The internet gives us the ability to produce and collect large quantities of data whose
value strongly depends on our ability to process them. Hence, we need new technologies
that can handle all of this data.
One of the most common types of data is the text written in human languages. Understanding
the meaning of a text is probably one of the most challenging tasks for a machine.
Hence, in the last few years, several works proposed solutions to the classical problem
of language modeling (i.e., modeling the probability distribution of words in a text) that
leverage Neural Networks, building Neural Language Models. This new technology can
model with high precision the probability distribution associated with a text. Using this
technology, it is also possible to generate a text starting from a sentence. Thus, in our
first contribution, we study neural language models. In particular, we perform an in-depth
analysis of the automatically generated text. Our results point out that the latter is not only
grammatically correct, but it also contains verifiable facts.

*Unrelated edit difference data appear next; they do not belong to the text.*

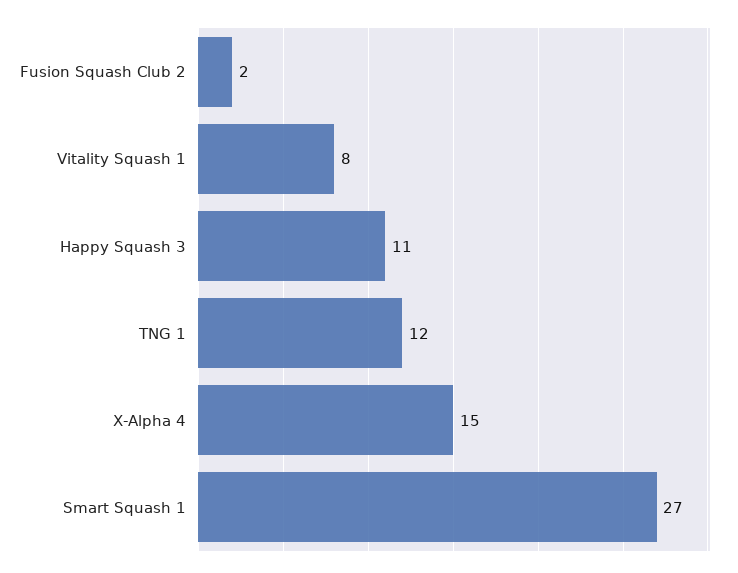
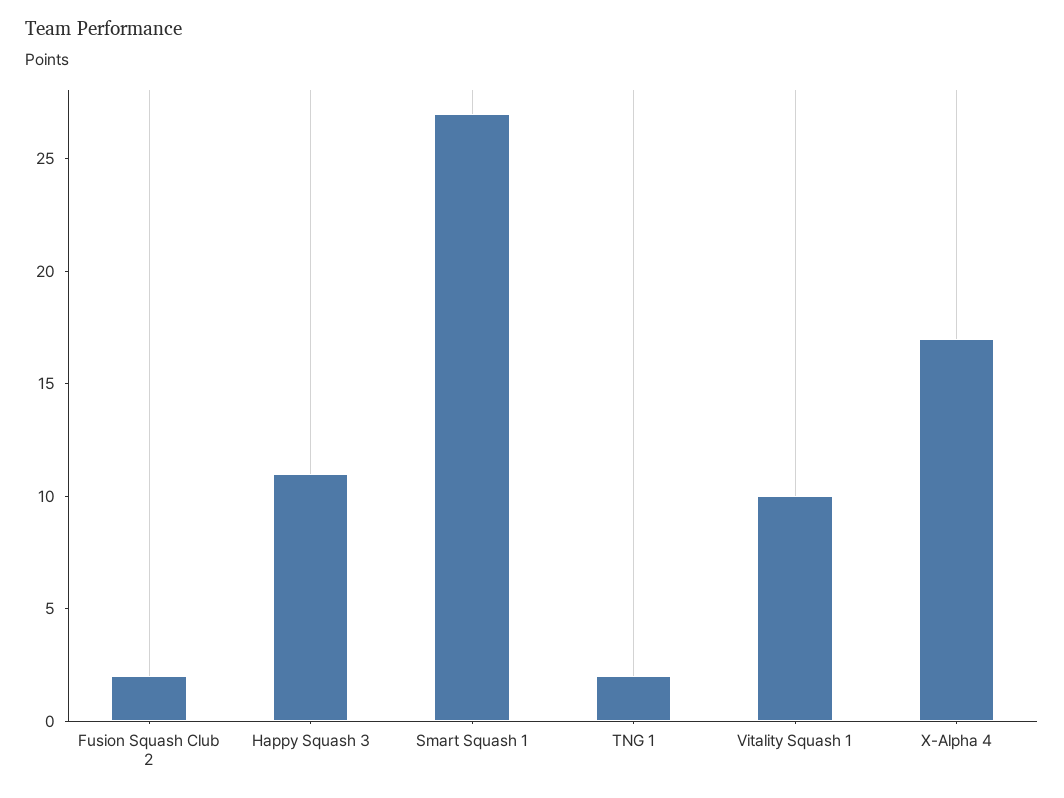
Vitality Squash 1: 8 -> 10
TNG 1: 12 -> 2
X-Alpha 4: 15 -> 17

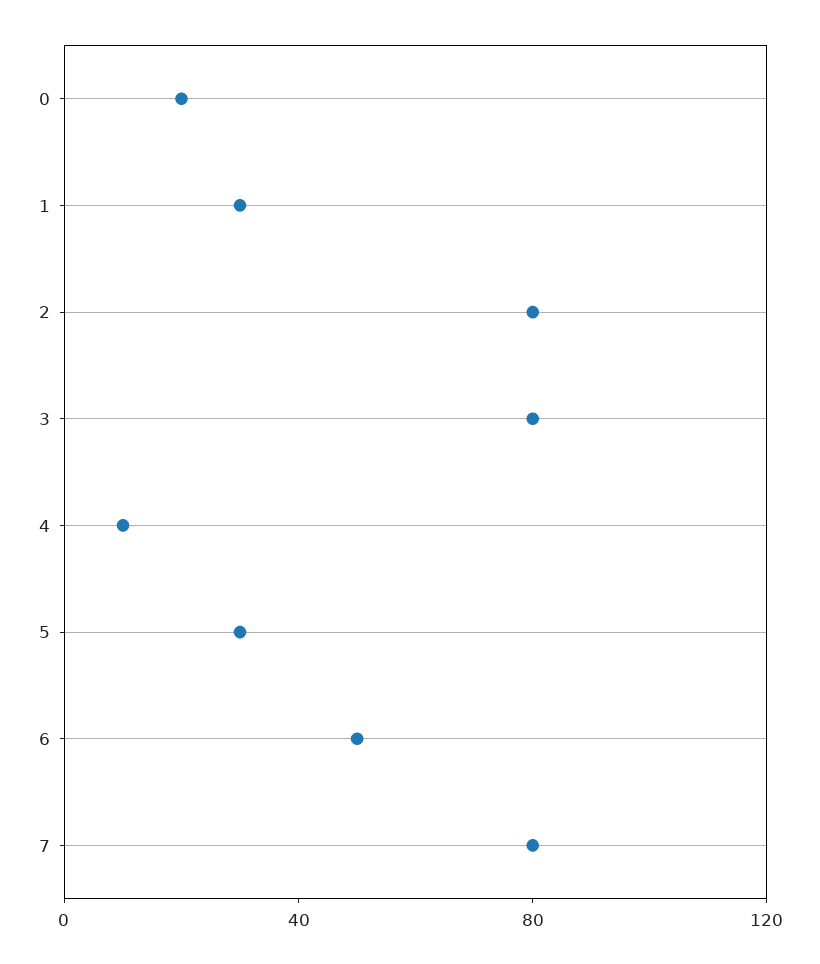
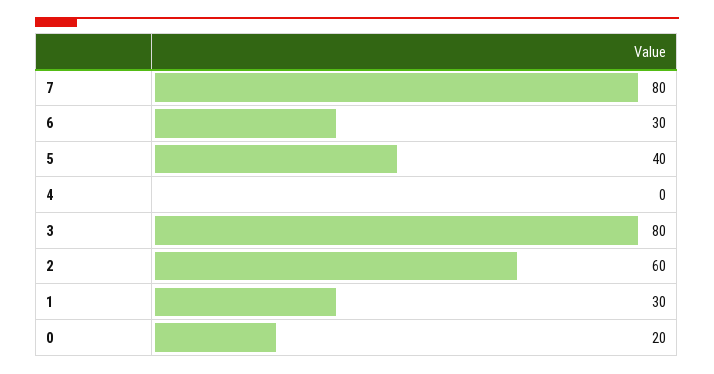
2: 80 -> 60
4: 10 -> 0
5: 30 -> 40
6: 50 -> 30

However, the capability of Language Models goes beyond the analysis of the human
text. For example, we can use them to improve the process of developing and analyzing
software. For this reason, in the other two contributions of this thesis, we leverage Language
Model to analyze source code and binary programs. Our second contribution shows how
an autoencoder model can detect debug-information bugs by looking at the sequence of
executed lines shown during programs’ normal debugging. Using this strategy, we found and
report five different debug-symbols bugs in the LLVM toolchain. Interestingly, a classical
differential-based approach that we developed could not find these bugs.
Finally, we used a self-attentive Recurrent Neural Network to compute dense representations
of binary functions in our last contribution. Using this representation, we show that
it is possible to tackle several crucial reverse engineering tasks, from identifying known
vulnerability to malware classification